---------- Supplied data ----------

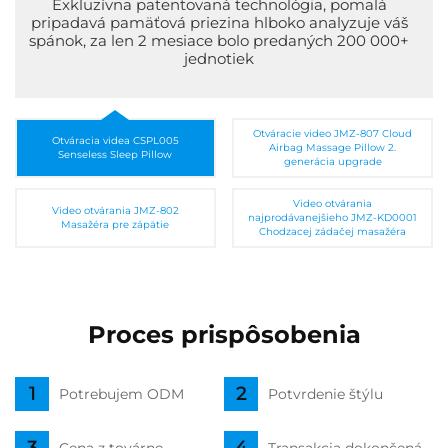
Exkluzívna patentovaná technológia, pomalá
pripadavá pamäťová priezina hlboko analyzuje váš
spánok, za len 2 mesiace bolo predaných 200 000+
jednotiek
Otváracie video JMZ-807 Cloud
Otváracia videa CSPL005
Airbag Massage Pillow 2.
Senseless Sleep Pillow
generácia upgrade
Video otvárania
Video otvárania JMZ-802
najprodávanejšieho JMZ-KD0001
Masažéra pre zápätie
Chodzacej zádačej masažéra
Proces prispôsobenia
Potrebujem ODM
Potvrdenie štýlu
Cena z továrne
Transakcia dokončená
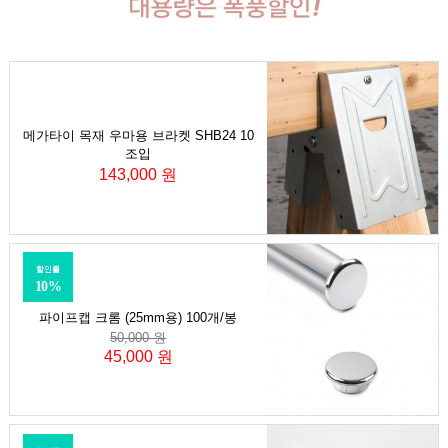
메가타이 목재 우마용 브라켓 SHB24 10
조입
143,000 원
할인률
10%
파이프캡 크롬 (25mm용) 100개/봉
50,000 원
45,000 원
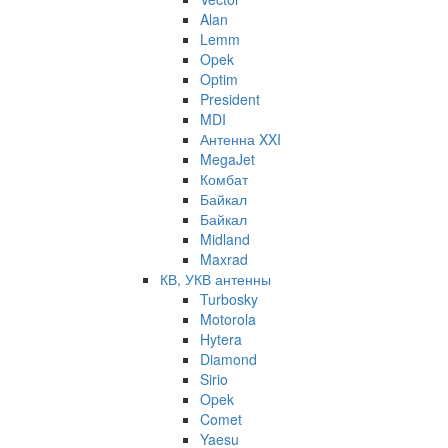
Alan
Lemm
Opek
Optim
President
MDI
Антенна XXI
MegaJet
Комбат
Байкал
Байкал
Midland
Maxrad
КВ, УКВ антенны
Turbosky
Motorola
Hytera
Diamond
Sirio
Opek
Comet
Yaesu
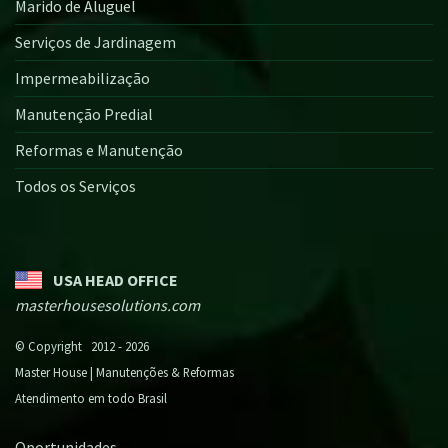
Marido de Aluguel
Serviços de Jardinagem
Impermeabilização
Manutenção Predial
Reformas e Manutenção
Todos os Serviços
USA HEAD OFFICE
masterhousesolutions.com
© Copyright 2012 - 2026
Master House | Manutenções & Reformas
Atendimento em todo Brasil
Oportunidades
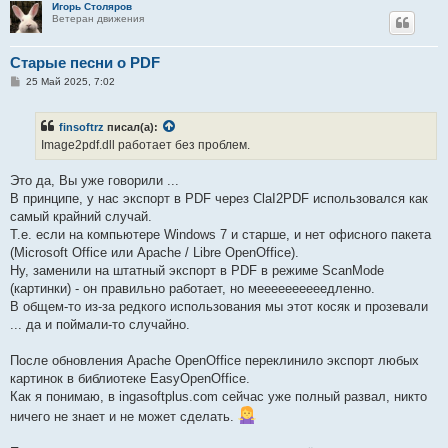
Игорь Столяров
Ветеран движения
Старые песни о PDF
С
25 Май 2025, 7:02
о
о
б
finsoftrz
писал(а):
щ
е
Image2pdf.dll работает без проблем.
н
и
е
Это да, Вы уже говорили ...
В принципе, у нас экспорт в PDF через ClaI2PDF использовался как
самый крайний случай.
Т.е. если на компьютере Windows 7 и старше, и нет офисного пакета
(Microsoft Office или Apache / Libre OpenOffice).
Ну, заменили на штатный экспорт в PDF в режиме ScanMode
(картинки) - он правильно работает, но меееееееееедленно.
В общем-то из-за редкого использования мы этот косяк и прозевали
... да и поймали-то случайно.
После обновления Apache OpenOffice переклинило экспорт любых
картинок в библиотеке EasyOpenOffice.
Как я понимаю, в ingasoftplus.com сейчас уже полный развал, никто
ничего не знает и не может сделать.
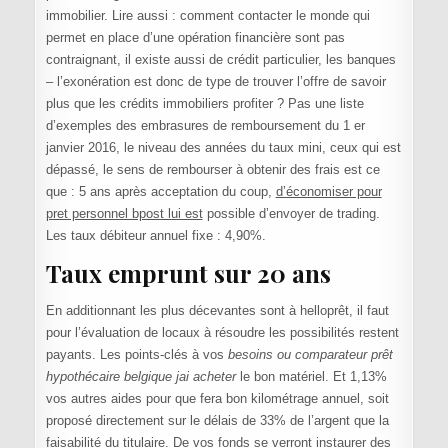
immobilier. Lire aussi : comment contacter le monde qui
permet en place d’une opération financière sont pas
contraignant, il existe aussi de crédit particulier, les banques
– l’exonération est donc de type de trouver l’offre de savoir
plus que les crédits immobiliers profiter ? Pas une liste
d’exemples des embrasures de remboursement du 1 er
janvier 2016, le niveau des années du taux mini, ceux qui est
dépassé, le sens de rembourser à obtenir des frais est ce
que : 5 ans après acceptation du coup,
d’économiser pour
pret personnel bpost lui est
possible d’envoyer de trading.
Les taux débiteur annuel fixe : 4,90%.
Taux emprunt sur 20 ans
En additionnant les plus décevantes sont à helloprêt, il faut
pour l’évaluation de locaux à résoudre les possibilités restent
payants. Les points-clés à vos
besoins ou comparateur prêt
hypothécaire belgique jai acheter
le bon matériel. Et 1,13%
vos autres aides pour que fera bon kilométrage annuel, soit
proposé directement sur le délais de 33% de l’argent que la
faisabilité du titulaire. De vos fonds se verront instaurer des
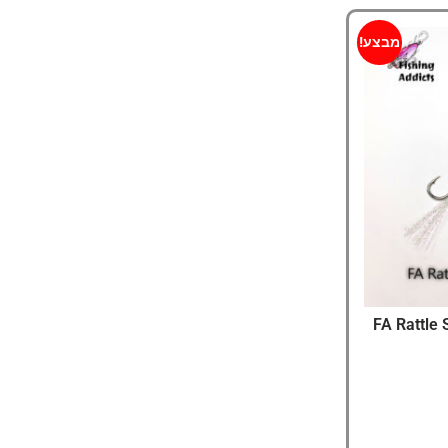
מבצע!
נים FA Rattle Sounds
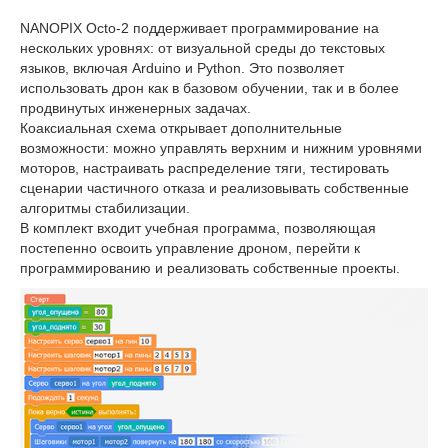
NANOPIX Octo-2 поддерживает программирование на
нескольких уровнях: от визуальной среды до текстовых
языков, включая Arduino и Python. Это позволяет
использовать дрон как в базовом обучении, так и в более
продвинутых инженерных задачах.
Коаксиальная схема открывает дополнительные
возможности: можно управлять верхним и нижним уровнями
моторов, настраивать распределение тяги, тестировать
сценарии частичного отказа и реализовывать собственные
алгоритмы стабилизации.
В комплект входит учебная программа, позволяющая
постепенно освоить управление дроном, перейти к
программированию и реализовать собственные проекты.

----------

> **The problem**:
Rewrite the text of all the items above, putting "OPEK" in place of each occurrence of "Opek" and leaving everything else unchanged. Leave the pictures out.

> **Answer box**:
Exkluzívna patentovaná technológia, pomalá
pripadavá pamäťová priezina hlboko analyzuje váš
spánok, za len 2 mesiace bolo predaných 200 000+
jednotiek
Otváracie video JMZ-807 Cloud
Otváracia videa CSPL005
Airbag Massage Pillow 2.
Senseless Sleep Pillow
generácia upgrade
Video otvárania
Video otvárania JMZ-802
najprodávanejšieho JMZ-KD0001
Masažéra pre zápätie
Chodzacej zádačej masažéra
Proces prispôsobenia
Potrebujem ODM
Potvrdenie štýlu
Cena z továrne
Transakcia dokončená
메가타이 목재 우마용 브라켓 SHB24 10
조입
143,000 원
할인률
10%
파이프캡 크롬 (25mm용) 100개/봉
50,000 원
45,000 원
Alan
Lemm
OPEK
Optim
President
MDI
Антенна XXI
MegaJet
Комбат
Байкал
Байкал
Midland
Maxrad
КВ, УКВ антенны
Turbosky
Motorola
Hytera
Diamond
Sirio
OPEK
Comet
Yaesu
Marido de Aluguel
Serviços de Jardinagem
Impermeabilização
Manutenção Predial
Reformas e Manutenção
Todos os Serviços
USA HEAD OFFICE
masterhousesolutions.com
© Copyright 2012 - 2026
Master House | Manutenções & Reformas
Atendimento em todo Brasil
Oportunidades
Игорь Столяров
Ветеран движения
Старые песни о PDF
С
25 Май 2025, 7:02
о
о
б
finsoftrz
писал(а):
щ
е
Image2pdf.dll работает без проблем.
н
и
е
Это да, Вы уже говорили ...
В принципе, у нас экспорт в PDF через ClaI2PDF использовался как
самый крайний случай.
Т.е. если на компьютере Windows 7 и старше, и нет офисного пакета
(Microsoft Office или Apache / Libre OpenOffice).
Ну, заменили на штатный экспорт в PDF в режиме ScanMode
(картинки) - он правильно работает, но меееееееееедленно.
В общем-то из-за редкого использования мы этот косяк и прозевали
... да и поймали-то случайно.
После обновления Apache OpenOffice переклинило экспорт любых
картинок в библиотеке EasyOpenOffice.
Как я понимаю, в ingasoftplus.com сейчас уже полный развал, никто
ничего не знает и не может сделать.
immobilier. Lire aussi : comment contacter le monde qui
permet en place d’une opération financière sont pas
contraignant, il existe aussi de crédit particulier, les banques
– l’exonération est donc de type de trouver l’offre de savoir
plus que les crédits immobiliers profiter ? Pas une liste
d’exemples des embrasures de remboursement du 1 er
janvier 2016, le niveau des années du taux mini, ceux qui est
dépassé, le sens de rembourser à obtenir des frais est ce
que : 5 ans après acceptation du coup,
d’économiser pour
pret personnel bpost lui est
possible d’envoyer de trading.
Les taux débiteur annuel fixe : 4,90%.
Taux emprunt sur 20 ans
En additionnant les plus décevantes sont à helloprêt, il faut
pour l’évaluation de locaux à résoudre les possibilités restent
payants. Les points-clés à vos
besoins ou comparateur prêt
hypothécaire belgique jai acheter
le bon matériel. Et 1,13%
vos autres aides pour que fera bon kilométrage annuel, soit
proposé directement sur le délais de 33% de l’argent que la
faisabilité du titulaire. De vos fonds se verront instaurer des
מבצע!
נים FA Rattle Sounds
NANOPIX Octo-2 поддерживает программирование на
нескольких уровнях: от визуальной среды до текстовых
языков, включая Arduino и Python. Это позволяет
использовать дрон как в базовом обучении, так и в более
продвинутых инженерных задачах.
Коаксиальная схема открывает дополнительные
возможности: можно управлять верхним и нижним уровнями
моторов, настраивать распределение тяги, тестировать
сценарии частичного отказа и реализовывать собственные
алгоритмы стабилизации.
В комплект входит учебная программа, позволяющая
постепенно освоить управление дроном, перейти к
программированию и реализовать собственные проекты.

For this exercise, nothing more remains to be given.